Morbo della lingua blu uccide cinque yak in un allevamento
VALCHIUSA. Cinque yak di proprietà di Fulvio Bringhen, appassionato allevatore di animali esotici tra i quali, in passato, anche alcune renne, sono morti colpiti dal morbo della lingua blu nell’allevamento di località Fiaut, lungo la strada che da Inverso, frazione del Comune di Valchiusa, sale verso il Rifugio Cima Bossola.
Altri due esemplari sono ora sottoposti a cure veterinarie da parte del professionista di fiducia dell’uomo che, insieme con la moglie Antonella, vive da oltre trent’anni in una caratteristica e accogliente casa in pietra circondata da un grande parco ai piedi della Bossola. Sono disperati, Antonella e Fulvio. Quest’ultimo non ha saputo trattenere le lacrime mentre raccontava l’accaduto a un amico.
«Speriamo che si salvino almeno i due capi per ora sopravvissuti all’epidemia» diceva.
Appartengono alla specie bovina, gli yak. Ed era stato il grande alpinista altoatesino Reinhold Messner ad importare per primo questi animali in Italia, quarant’anni fa, a Solda, in provincia di Bolzano. Fulvio e Antonella a loro volta importarono nella loro dimora inversese i primi tre yak nel 2011: Kociss, un maschio della razza tibetana e Caprì e Surì, femmine della specie della Mongolia.
Persone sensibilissime nei confronti degli umani così come verso gli animali, la coppia originaria di Bajo Dora (Borgofranco). «Era un sogno che cullavo da tempo, quello di possedere degli yak, soprattutto perché l’atteggiamento di questi animali nei confronti dell’uomo è quello che più si avvicina alla mia filosofia di vita» spiegava Fulvio Bringhen.

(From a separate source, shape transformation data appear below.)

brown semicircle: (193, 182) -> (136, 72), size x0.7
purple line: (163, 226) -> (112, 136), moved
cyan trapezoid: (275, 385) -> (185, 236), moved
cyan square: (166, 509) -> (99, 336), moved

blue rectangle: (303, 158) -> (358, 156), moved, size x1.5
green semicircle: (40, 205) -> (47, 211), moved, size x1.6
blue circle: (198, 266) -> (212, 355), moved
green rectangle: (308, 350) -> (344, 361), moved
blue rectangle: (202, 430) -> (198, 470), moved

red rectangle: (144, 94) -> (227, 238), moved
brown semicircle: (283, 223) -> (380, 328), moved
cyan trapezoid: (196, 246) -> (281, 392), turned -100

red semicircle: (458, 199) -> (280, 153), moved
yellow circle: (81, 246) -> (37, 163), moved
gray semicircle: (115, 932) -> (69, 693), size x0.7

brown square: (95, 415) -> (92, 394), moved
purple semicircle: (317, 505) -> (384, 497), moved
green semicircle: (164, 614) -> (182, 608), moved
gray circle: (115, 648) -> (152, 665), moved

Lui ed Antonella scendono ogni giorno appunto a Bajo Dora per raggiungere la loro azienda. «Quando la sera rientriamo a casa dopo una giornata di lavoro ci basta ritrovare i nostri animali per ritemprarci lo spirito e liberarci la mente dalle preoccupazioni», raccontavano.
Era ormai parte della famiglia, la colonia di yak dei Bringhen, coppia benvoluta dalla gente di Inverso che si augura che i due esemplari finora scampati all’epidemia possano sopravvivere.